Please report every line from the material that contains the word "Dawuane".
==================================================
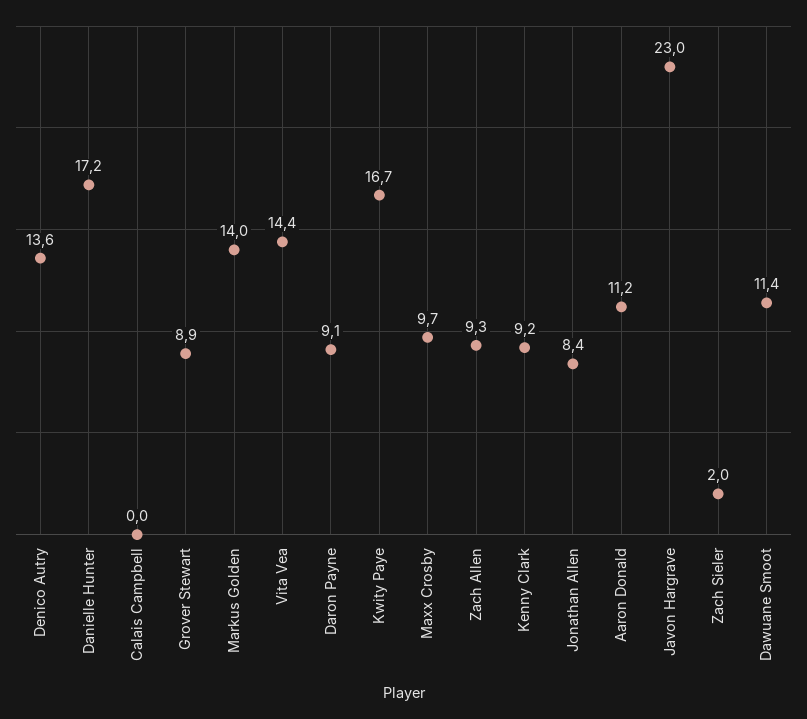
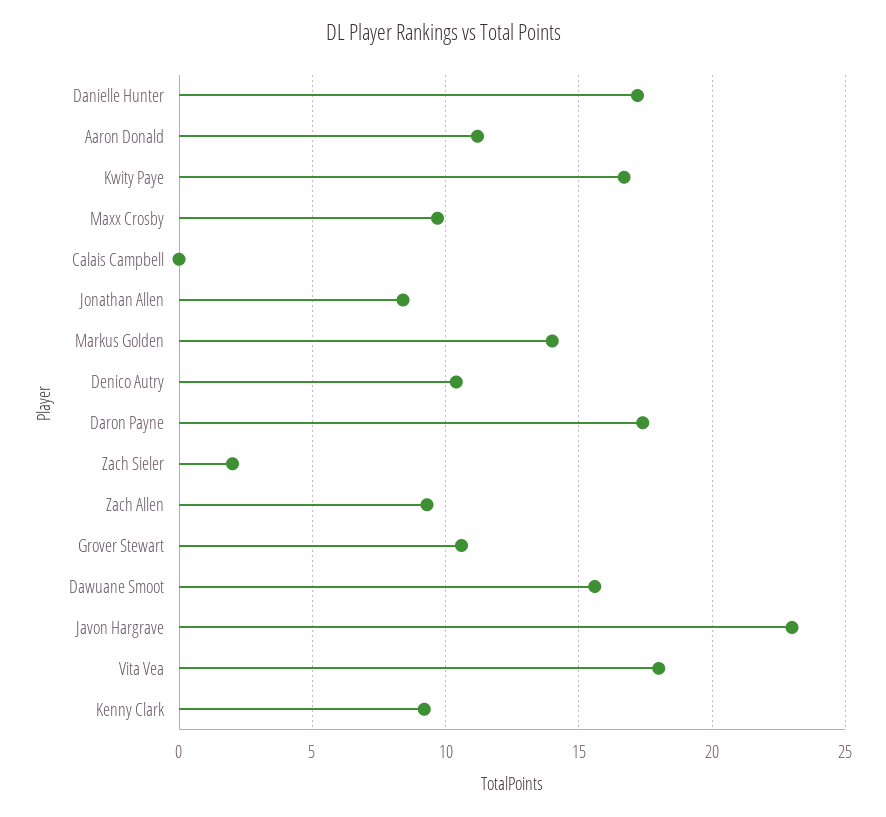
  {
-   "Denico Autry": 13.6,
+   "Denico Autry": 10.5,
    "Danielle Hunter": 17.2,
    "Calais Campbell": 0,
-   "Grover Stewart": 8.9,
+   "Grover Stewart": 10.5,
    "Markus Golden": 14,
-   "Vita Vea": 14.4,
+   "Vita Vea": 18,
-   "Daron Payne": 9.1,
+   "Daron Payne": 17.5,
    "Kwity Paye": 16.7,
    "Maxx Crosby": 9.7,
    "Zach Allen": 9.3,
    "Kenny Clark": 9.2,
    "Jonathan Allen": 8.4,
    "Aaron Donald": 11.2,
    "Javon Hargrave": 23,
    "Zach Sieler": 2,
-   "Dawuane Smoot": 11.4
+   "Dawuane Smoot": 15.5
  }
==================================================
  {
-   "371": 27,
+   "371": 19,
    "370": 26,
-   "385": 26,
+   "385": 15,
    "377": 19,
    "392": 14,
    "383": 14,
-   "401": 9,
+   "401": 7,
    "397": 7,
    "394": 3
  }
==================================================
- EXERCISE RESPONSE:
-   "Dawuane Smoot": 11.4
+   "Dawuane Smoot": 15.5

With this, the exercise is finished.